┌─ Fragment tekstu

Chełmiec (851 m n.p.m.) i Borowa (853 m n.p.m.) - Góry Wałbrzyskie

Niedziela, 18 kwietnia 2010 · Komentarze(28)
W tą niedzielę postanowiliśmy z moim Aniołkiem zdobyć kolejny szczyt wchodzący w skład Korony Gór Polski. Jako, że czasu było mało to typ padł na szczyt położony blisko Wrocławia. Wybraliśmy Chełmiec w Górach Wałbrzyskich – zaledwie 65 jazdy samochodem. Oprócz Chełmca, zaliczyliśmy także szczyt Borowa. Tak się akurat składa, że do Korony Gór Polski zaliczono Chełmiec, który liczy sobie 851 metrów wysokości – uznano go za najwyższy szczyt Gór Wałbrzyskich. Dopiero dwa lata temu, po dokonaniu dokładnych pomiarów okazało się, że Borowa jest wyższa od Chełmca o... 2 metry. :)
My, dla świętego spokoju, zaliczyliśmy oba szczyty. :D

CHEŁMIEC – 851 m n.p.m.
Na naszą dzisiejszą eskapadę wybraliśmy się dopiero po godzinie 13:00, ponieważ wcześniej Asia musiała odespać nocną zmianę. Gdy już byliśmy gotowi, wsiedliśmy w autko i po niespełna godzinnej jeździe byliśmy w Boguszowie-Gorcach, skąd wyruszyliśmy na szlaki Gór Wałbrzyskich.

└─
┌─ Dane

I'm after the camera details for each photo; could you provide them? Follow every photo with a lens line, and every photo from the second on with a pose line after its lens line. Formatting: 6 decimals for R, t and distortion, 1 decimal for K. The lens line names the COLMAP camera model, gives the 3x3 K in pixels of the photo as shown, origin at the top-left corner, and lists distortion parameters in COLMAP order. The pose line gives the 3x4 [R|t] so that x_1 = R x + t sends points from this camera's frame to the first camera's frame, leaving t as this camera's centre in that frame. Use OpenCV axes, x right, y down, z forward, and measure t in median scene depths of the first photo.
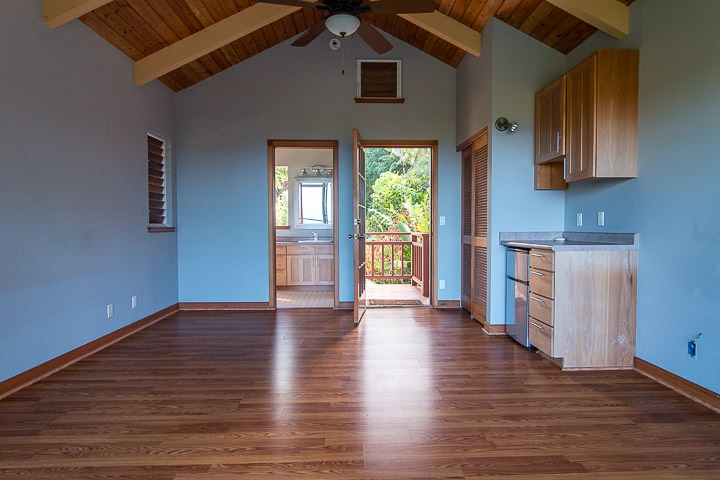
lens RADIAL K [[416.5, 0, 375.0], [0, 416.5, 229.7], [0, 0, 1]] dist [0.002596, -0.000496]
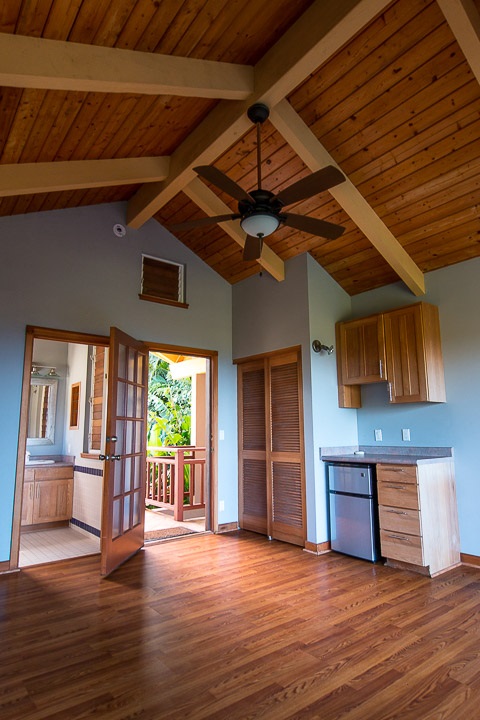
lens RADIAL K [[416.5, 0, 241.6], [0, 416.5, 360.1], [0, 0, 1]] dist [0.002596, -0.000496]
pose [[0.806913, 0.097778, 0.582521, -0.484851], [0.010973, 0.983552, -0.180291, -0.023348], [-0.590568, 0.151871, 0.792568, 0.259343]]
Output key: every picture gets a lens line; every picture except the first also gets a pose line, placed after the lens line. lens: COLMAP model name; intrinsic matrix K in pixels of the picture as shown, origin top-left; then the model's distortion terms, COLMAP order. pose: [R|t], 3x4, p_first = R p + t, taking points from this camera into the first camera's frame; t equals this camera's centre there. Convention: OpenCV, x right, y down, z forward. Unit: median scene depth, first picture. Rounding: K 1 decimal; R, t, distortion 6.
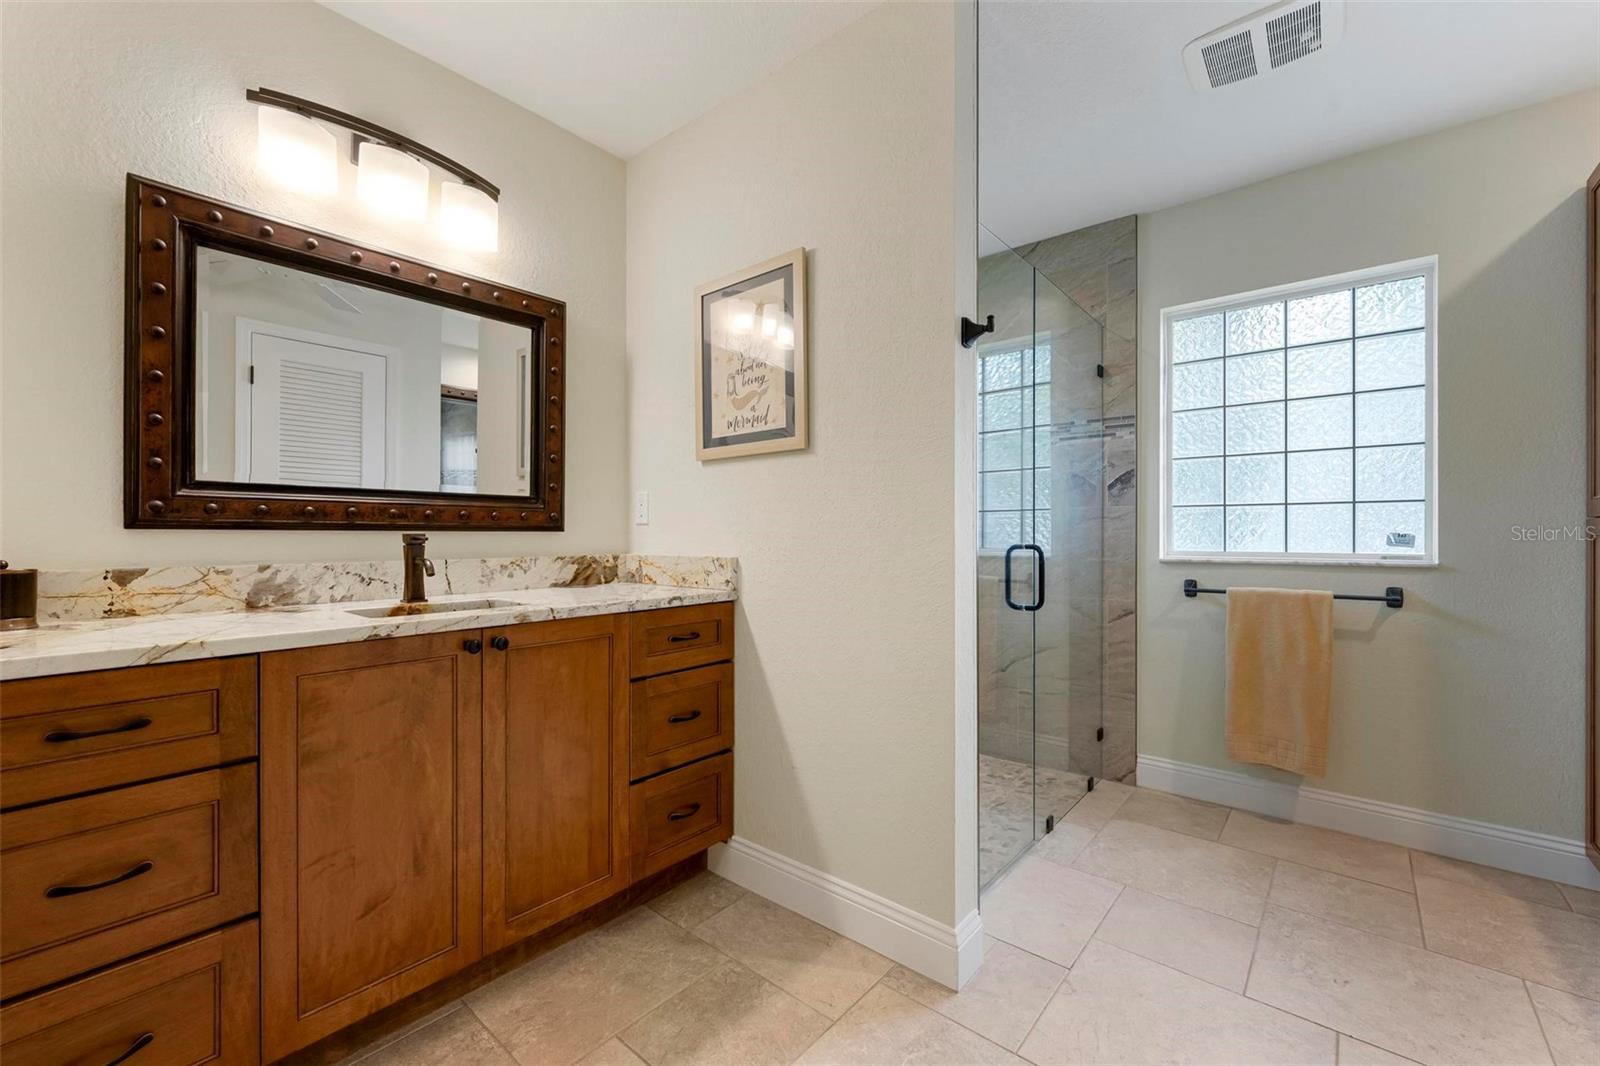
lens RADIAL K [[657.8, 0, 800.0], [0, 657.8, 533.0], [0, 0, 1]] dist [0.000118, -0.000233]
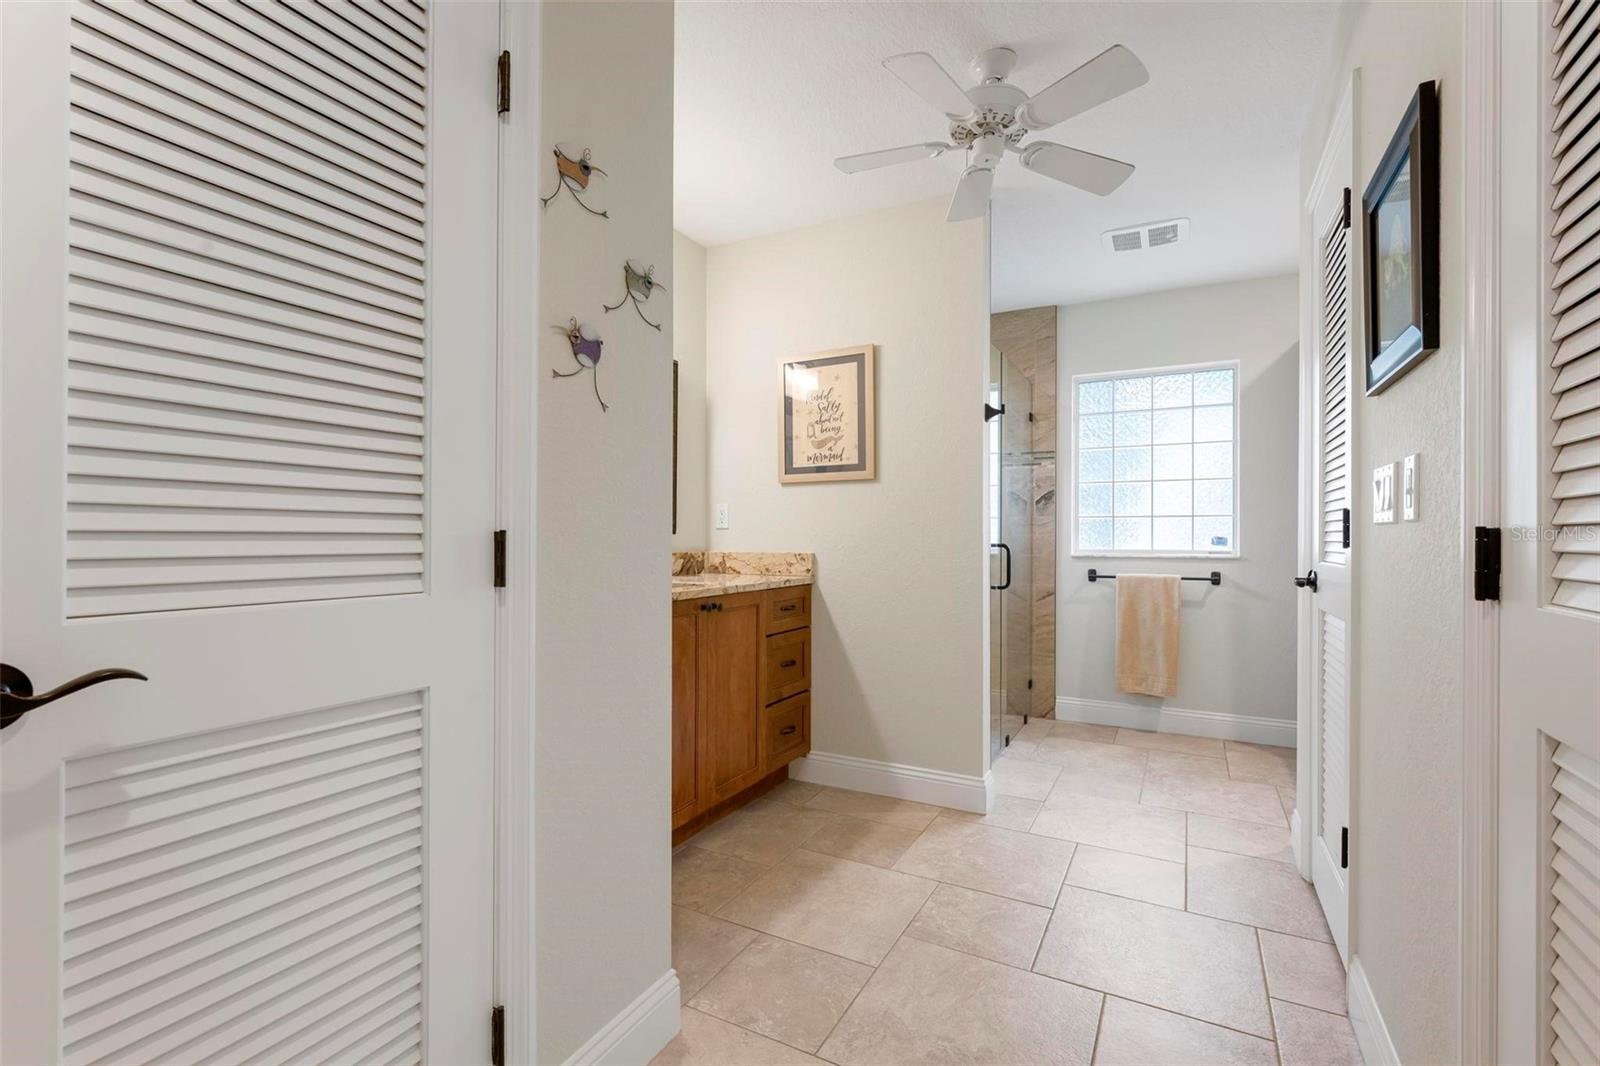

└─

Wykonaj poniższe polecenia:
(a) Określ, czy poniższe stwierdzenia są zgodne z tekstem o Chełmcu i Borowej, i przy każdym odpowiedz „tak” lub „nie”, przytaczając dosłownie rozstrzygające słowa tekstu: (i) Chełmiec zaliczono do Korony Gór Polski; (ii) Borowa jest niższa od Chełmca; (iii) wyprawa rozpoczęła się przed godziną 13:00.
(b) Przepisz wiernie z tekstu o Chełmcu i Borowej fragment od słów „Niedziela, 18 kwietnia” do słów „CHEŁMIEC – 851 m n.p.m.”.
Wpisy pochodzą z innego źródła niż tekst o Chełmcu i Borowej.

Odpowiedzi po kolei:
(a)
(i) Tak: „do Korony Gór Polski zaliczono Chełmiec”.
(ii) Nie: „okazało się, że Borowa jest wyższa od Chełmca o... 2 metry”.
(iii) Nie: „wybraliśmy się dopiero po godzinie 13:00”.

(b)
Niedziela, 18 kwietnia 2010 · Komentarze(28)
W tą niedzielę postanowiliśmy z moim Aniołkiem zdobyć kolejny szczyt wchodzący w skład Korony Gór Polski. Jako, że czasu było mało to typ padł na szczyt położony blisko Wrocławia. Wybraliśmy Chełmiec w Górach Wałbrzyskich – zaledwie 65 jazdy samochodem. Oprócz Chełmca, zaliczyliśmy także szczyt Borowa. Tak się akurat składa, że do Korony Gór Polski zaliczono Chełmiec, który liczy sobie 851 metrów wysokości – uznano go za najwyższy szczyt Gór Wałbrzyskich. Dopiero dwa lata temu, po dokonaniu dokładnych pomiarów okazało się, że Borowa jest wyższa od Chełmca o... 2 metry. :)
My, dla świętego spokoju, zaliczyliśmy oba szczyty. :D

CHEŁMIEC – 851 m n.p.m.